Anti-Islam Film Protests: British And German Embassies Targeted In Sudan (PICTURES, LIVE UPDATES)

British Embassy In Sudan Attacked As Anti-Islam Film Protests Spread

The British and German embassies in Sudan have been attacked as thousands of enraged people across the Middle East and North Africa continue to protest against the anti-Muslim film made by an American right-wing Christian.

The embassies, in the Sudanese capital Khartoum, have been surrounded by increasingly violent crowds despite the fact that neither Britain nor Germany have any link to the film.

Protesters tore down the German flag and replaced it with an Islamic banner reading "there is no God but God and Mohammed is his prophet" before breaking windows and starting a fire next to the main gate.

Protesters in Yemen destroy an American flag

The Foreign Office have said that police are defending the British embassy, firing tear gas in an effort to disperse the demonstrations. Three people are reported to have been killed according to local media.

The US embassy has also been targeted:

  • At least five people have been hurt by police gunfire as they tried to disperse violent crowds
  • Protestors scaled the walls of the embassy compound and smashed windows
  • Trees have been set alight within the compound causing a massive plume of thick black smoke
  • Protesters have set fire to a US school in the capital
  • Protesters chanted "Obama, Obama, we are all Osamas!"

Smoke rises from the US embassy in Tunis

Elsewhere, police in Yemen opened fire on protesters a day after the US embassy compound in the country was stormed by around 5,000 angry demonstrators.

Mohammed Albasha, Yemen's spokesman in Washington, had said on Thursday that the situation had been brought under control.

In Lebanon a man died after a fast food restaurant was burnt to the ground, whilst in Egypt the Muslim Brotherhood called for a million-man march as protesters clashed with police guarding the US embassy.

A fifteen-foot high concrete wall had been erected to block the streets leading to the embassy. Aerial footage showed rocks being thrown back and forth between protesters and police.

Protestors near the US embassy in Egypt

The violence on Friday also spread to South Asia as around 10,000 people tried to march on the US embassy in the Bangladeshi capital of Dhaka, burning American and Jewish flags as they went.

Smaller protests have occurred in Indonesia, Gaza and Iran.

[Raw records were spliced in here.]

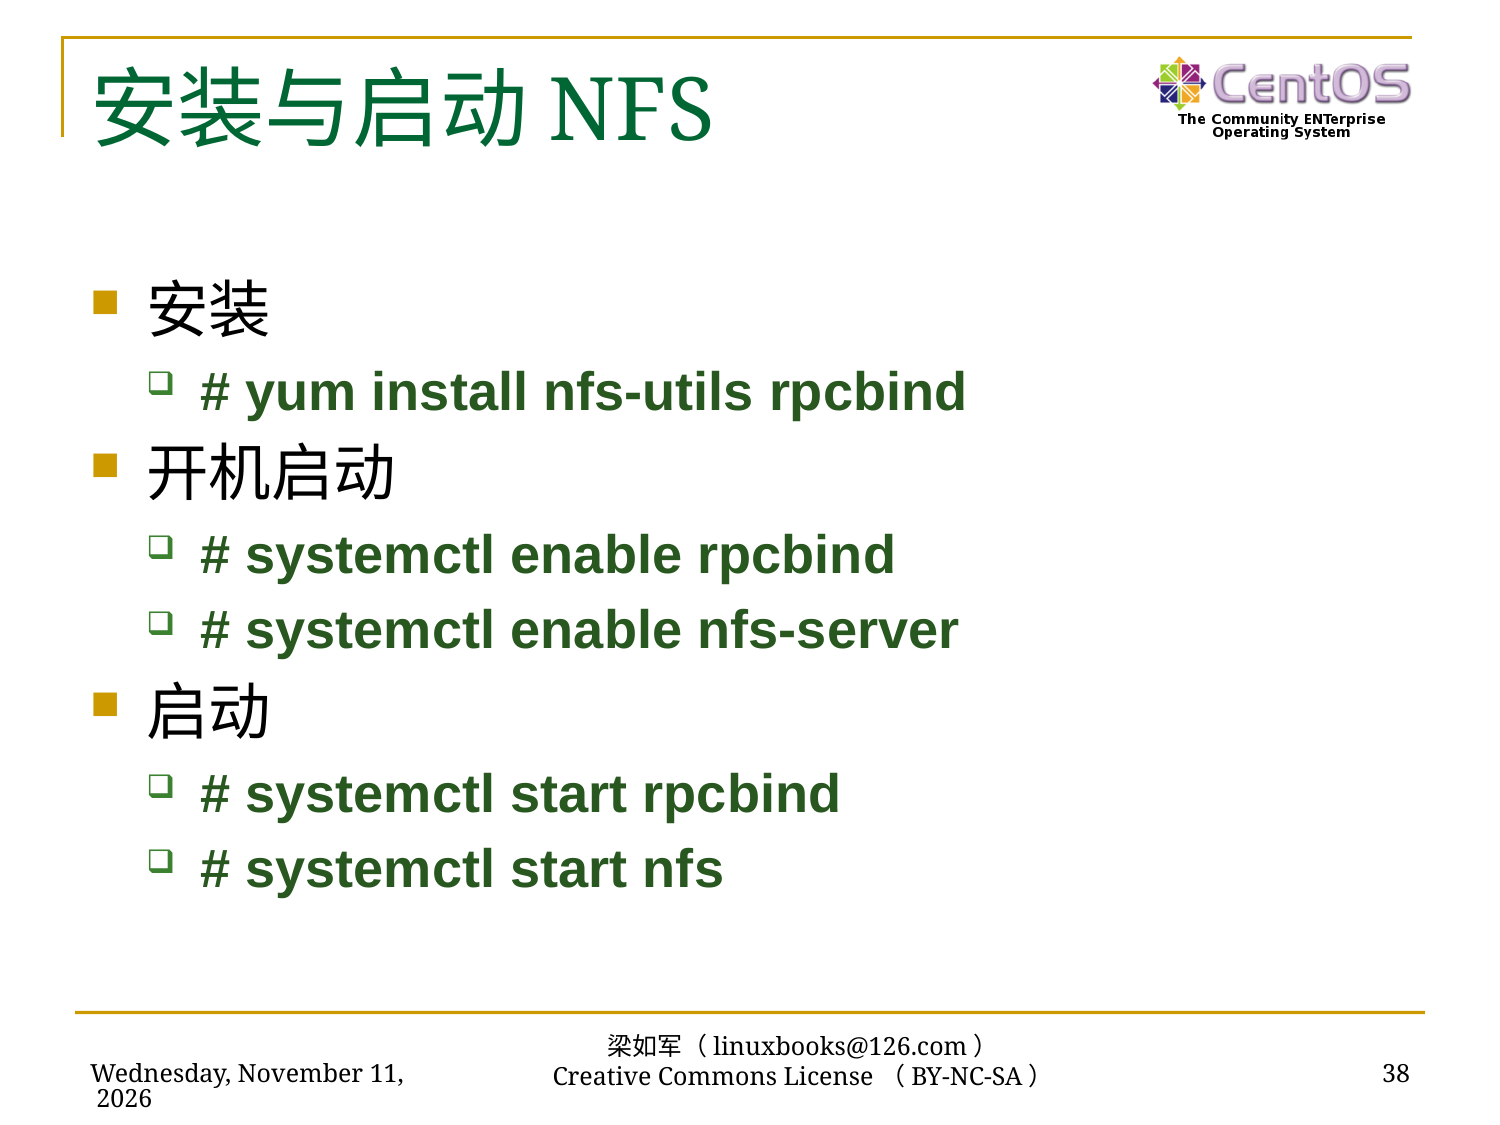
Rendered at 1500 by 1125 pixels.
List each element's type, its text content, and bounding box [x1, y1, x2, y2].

title 安装与启动NFS [74, 45, 1426, 233]
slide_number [74, 1023, 426, 1100]
list 安装 # yum install nfs-utils rpcbind 开机启动 # systemctl enable rpcbind # systemctl enable nfs-server 启动 # systemctl start rpcbind # systemctl start nfs [74, 262, 1426, 1006]
footer 梁如军（linuxbooks@126.com） Creative Commons License（BY-NC-SA） [359, 1022, 1247, 1099]
slide_number 38 [1074, 1023, 1426, 1100]
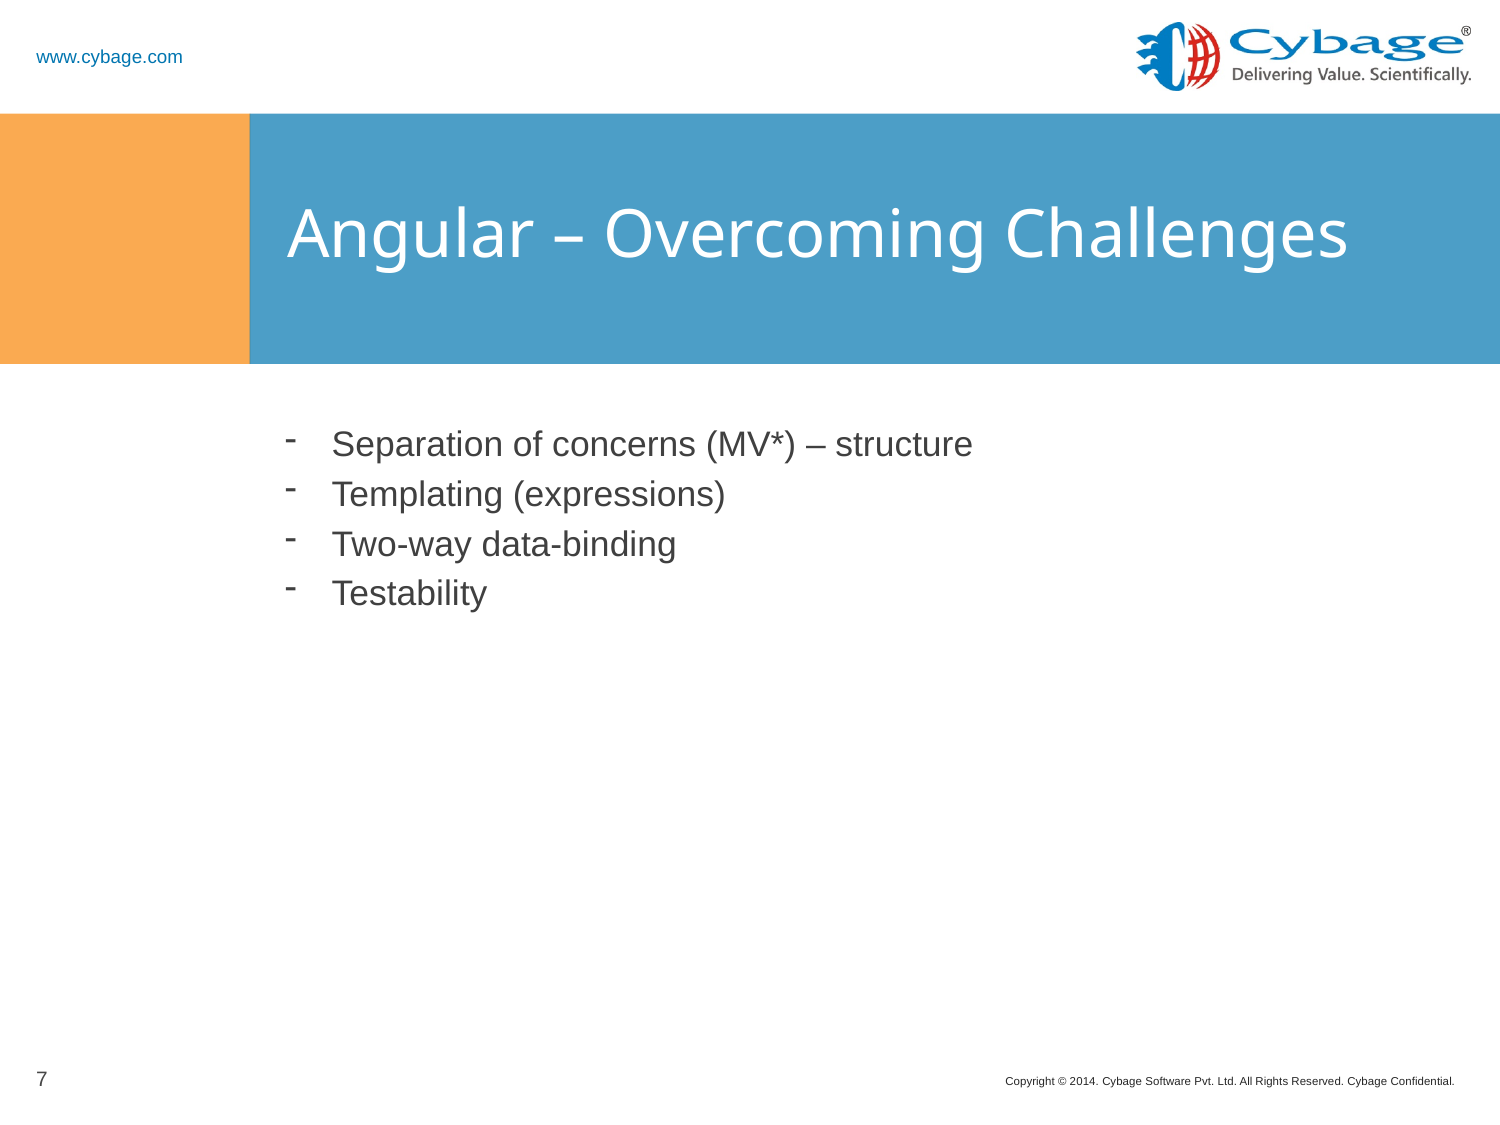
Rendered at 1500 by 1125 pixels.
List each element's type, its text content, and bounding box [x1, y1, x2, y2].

picture [1136, 22, 1471, 91]
title Angular – Overcoming Challenges [272, 183, 1463, 277]
list Separation of concerns (MV*) – structure Templating (expressions) Two-way data-binding Testability [269, 413, 1463, 1007]
slide_number 7 [21, 1048, 102, 1109]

The violence started in Egypt and quickly spread to Benghazi, Libya on Tuesday, September 11, when the US embassy was stormed and ambassador Chris Stevens and three other Americans were killed.

The burnt out shell of the embassy where the US ambassador was killed

The significance of the date has led some to believe that Islamists are taking advantage over the furore over the film to carry out their own agendas.

The film, entitled Innocence of Muslims, is a crudely shot, low budget film which depicts the Prophet Muhammad as a drunk, philanderer and a homosexual.

The American government has tried to distance itself from the film. Secretary of State Hillary Clinton said: “To us, to me personally, this video is disgusting and reprehensible. It appears to have a deeply cynical purpose to denigrate a great religion and provoke rage. But as we said yesterday, there is no justification — none at all — for responding to this video with violence.”

It's maker, Nakoula Basseley Nakoula, 55, has allegedly gone into hiding.